Whenever the word "LANDE" shows up in a line of the data, copy that line.
───── DATA PROVIDED
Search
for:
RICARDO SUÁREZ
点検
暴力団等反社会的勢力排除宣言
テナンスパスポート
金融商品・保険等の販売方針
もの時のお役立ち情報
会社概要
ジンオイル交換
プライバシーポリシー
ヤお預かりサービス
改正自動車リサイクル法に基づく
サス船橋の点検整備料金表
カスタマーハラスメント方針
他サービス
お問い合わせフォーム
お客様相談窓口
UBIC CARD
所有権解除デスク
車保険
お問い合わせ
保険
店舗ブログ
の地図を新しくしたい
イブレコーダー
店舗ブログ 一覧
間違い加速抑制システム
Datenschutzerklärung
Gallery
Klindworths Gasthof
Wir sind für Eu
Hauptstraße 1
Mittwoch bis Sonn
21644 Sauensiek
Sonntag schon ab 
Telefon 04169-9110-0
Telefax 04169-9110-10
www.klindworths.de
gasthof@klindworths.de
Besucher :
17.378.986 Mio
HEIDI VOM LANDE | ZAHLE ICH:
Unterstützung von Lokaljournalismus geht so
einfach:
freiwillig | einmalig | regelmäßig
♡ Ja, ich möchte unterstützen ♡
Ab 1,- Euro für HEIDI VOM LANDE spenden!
──────────
───── DATA PROVIDED
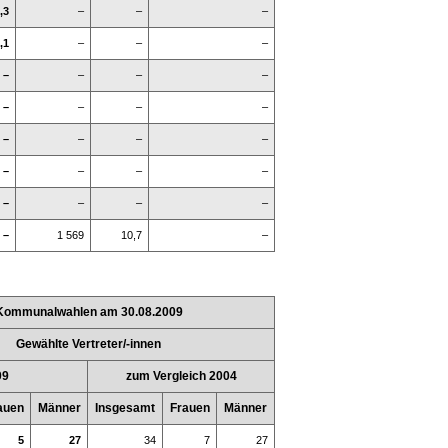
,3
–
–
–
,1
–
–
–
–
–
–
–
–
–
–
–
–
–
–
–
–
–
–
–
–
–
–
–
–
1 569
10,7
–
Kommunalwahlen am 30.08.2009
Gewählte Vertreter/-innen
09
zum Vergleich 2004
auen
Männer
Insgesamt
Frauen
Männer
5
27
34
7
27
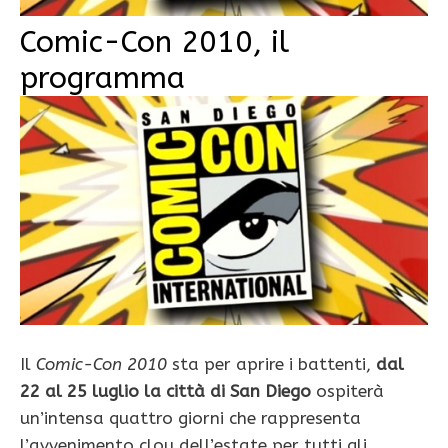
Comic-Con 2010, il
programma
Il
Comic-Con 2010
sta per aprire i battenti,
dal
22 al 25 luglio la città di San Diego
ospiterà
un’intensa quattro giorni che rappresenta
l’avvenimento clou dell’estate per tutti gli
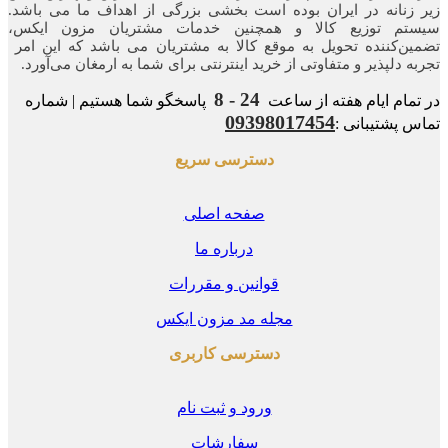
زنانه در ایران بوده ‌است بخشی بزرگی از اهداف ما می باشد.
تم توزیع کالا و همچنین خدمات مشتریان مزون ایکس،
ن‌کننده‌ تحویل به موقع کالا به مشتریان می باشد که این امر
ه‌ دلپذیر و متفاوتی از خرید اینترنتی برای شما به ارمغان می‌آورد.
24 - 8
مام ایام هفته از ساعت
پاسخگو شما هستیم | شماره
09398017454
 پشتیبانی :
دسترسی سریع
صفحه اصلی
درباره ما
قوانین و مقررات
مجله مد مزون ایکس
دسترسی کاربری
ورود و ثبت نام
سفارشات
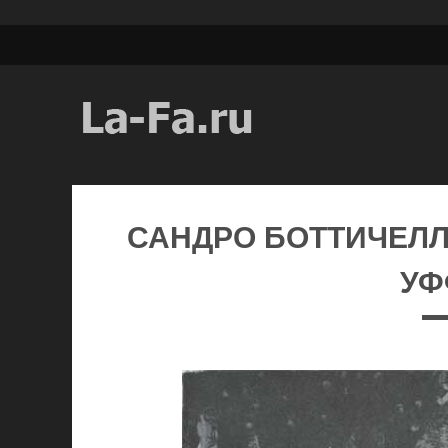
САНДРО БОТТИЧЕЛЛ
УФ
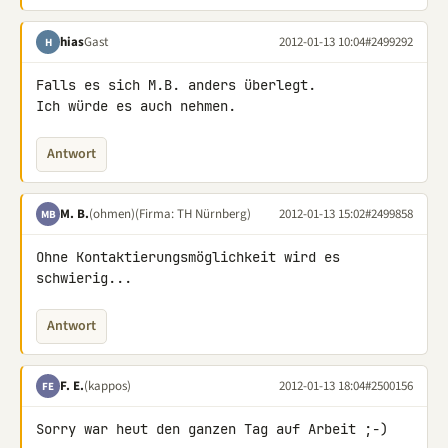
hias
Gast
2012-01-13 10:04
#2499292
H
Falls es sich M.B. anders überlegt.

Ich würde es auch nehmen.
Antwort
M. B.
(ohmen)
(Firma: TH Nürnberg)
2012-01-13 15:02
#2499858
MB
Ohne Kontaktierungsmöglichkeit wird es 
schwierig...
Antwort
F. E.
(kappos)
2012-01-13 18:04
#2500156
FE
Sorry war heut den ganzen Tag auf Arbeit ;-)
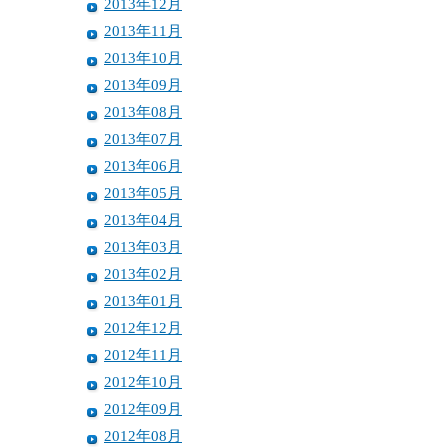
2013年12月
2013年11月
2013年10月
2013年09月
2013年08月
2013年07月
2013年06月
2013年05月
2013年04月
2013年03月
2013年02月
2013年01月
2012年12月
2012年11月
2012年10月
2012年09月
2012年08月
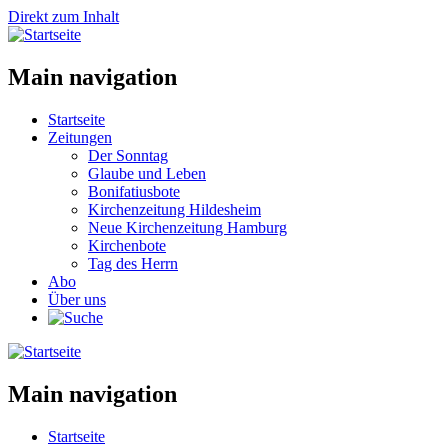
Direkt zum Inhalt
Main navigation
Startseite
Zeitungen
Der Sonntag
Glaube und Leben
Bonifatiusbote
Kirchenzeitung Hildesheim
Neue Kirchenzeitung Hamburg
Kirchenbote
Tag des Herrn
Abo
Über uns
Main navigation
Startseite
──────────
───── DATA PROVIDED
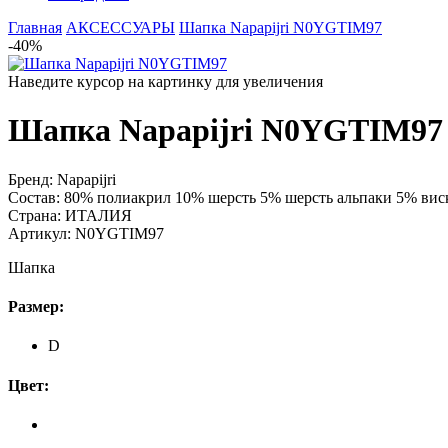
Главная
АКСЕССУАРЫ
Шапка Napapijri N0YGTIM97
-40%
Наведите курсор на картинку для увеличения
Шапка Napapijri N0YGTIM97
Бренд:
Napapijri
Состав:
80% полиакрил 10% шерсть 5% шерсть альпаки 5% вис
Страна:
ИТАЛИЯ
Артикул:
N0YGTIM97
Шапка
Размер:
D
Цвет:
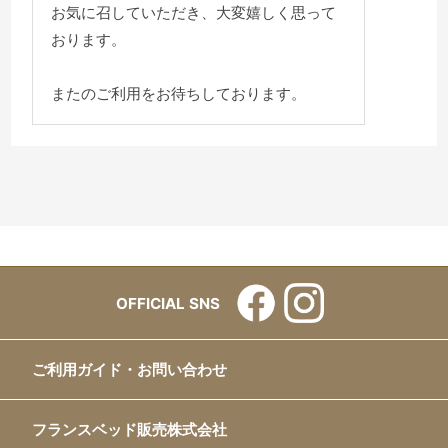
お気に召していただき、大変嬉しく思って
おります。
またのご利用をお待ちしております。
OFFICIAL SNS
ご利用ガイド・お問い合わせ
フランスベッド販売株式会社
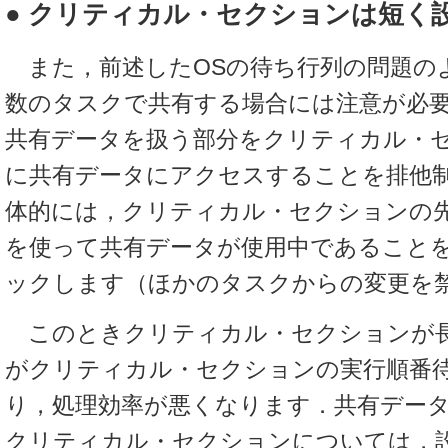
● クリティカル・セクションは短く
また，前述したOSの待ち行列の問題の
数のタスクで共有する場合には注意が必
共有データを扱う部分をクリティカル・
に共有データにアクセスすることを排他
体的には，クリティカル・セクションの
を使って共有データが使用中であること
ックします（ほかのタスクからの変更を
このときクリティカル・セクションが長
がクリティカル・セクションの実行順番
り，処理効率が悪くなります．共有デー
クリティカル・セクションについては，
──────────
== RESPONSE ==
HEIDI VOM LANDE | ZAHLE ICH:
Ab 1,- Euro für HEIDI VOM LANDE spenden!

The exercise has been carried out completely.